Im Angriffsdrittel der Gastgeber traf dabei Berlins Kapitän Kai Wissmann den Mannheimer Maximilian Heim mit der Schulter im Gesicht. Der Adler-Stürmer ging zu Boden und schlug hart auf dem Eis auf. Betreuer eilten umgehend herbei und kümmerten sich um den verletzten Spieler, der aus dem Mund blutete.

Maximilian Heim wurde von Betreuern vom Eis geführt
Maximilian Heim wurde von Betreuern vom Eis geführtMaximilian Heim wurde von Betreuern vom Eis geführt© IMAGO/Jan Huebner

Matchstrafe für Wissmann nach 20 Sekunden

Der 22-Jährige konnte wenig später zumindest eigenständig, aber gestützt von Betreuern, das Eis verlassen und zur weiteren Behandlung in die Katakomben geführt werden. Im weiteren Verlauf des ersten Drittels kehrte Heim dann wieder aufs Eis zurück.

Für Übeltäter Wissmann war die Partie hingegen vorzeitig beendet. Die Unparteiischen verhängten eine Spieldauer-Disziplinarstrafe für das Vergehen.

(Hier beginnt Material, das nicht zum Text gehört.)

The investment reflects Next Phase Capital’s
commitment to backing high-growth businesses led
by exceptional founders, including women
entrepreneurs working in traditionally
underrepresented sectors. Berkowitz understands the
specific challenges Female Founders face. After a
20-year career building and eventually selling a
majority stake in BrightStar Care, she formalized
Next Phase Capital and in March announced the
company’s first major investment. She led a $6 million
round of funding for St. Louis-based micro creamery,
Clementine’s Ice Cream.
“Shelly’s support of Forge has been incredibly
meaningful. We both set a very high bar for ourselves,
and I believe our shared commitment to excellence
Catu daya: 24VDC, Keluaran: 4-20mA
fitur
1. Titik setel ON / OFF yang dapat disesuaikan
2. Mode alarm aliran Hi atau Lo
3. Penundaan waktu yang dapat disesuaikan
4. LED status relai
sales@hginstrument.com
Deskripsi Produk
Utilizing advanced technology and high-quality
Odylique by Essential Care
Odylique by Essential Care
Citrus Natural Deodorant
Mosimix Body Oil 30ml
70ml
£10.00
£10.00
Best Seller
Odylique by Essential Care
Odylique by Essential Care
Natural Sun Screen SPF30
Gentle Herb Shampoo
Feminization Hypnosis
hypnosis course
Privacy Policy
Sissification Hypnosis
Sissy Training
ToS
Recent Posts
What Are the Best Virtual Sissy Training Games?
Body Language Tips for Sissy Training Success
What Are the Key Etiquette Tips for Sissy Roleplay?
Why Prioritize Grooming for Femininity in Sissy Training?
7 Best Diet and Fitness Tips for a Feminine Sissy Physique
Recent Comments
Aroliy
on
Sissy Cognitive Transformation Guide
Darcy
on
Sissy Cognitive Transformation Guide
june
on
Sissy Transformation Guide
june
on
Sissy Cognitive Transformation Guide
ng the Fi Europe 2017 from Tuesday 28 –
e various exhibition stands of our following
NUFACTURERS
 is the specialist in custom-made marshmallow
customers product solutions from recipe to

Wissmann hatte schon beim 7:3-Auftaktsieg gegen die Adler eine Matchstrafe erhalten. Der DEL-Disziplinarausschuss stellte anschließend das Verfahren ein und verzichtete auf eine weitere Strafe. Nach dem erneuten Vergehen könnten Wissmann nun allerdings weitere Konsequenzen durch den DEL-Disziplinarausschuss drohen.

Auch ohne Wissmann setzten sich die Eisbären angeführt von Dreierpacker Eric Mik deutlich durch. Am Donnerstag könnte der Titelverteidiger und Rekordmeister seinen zwölften Titelgewinn perfekt machen.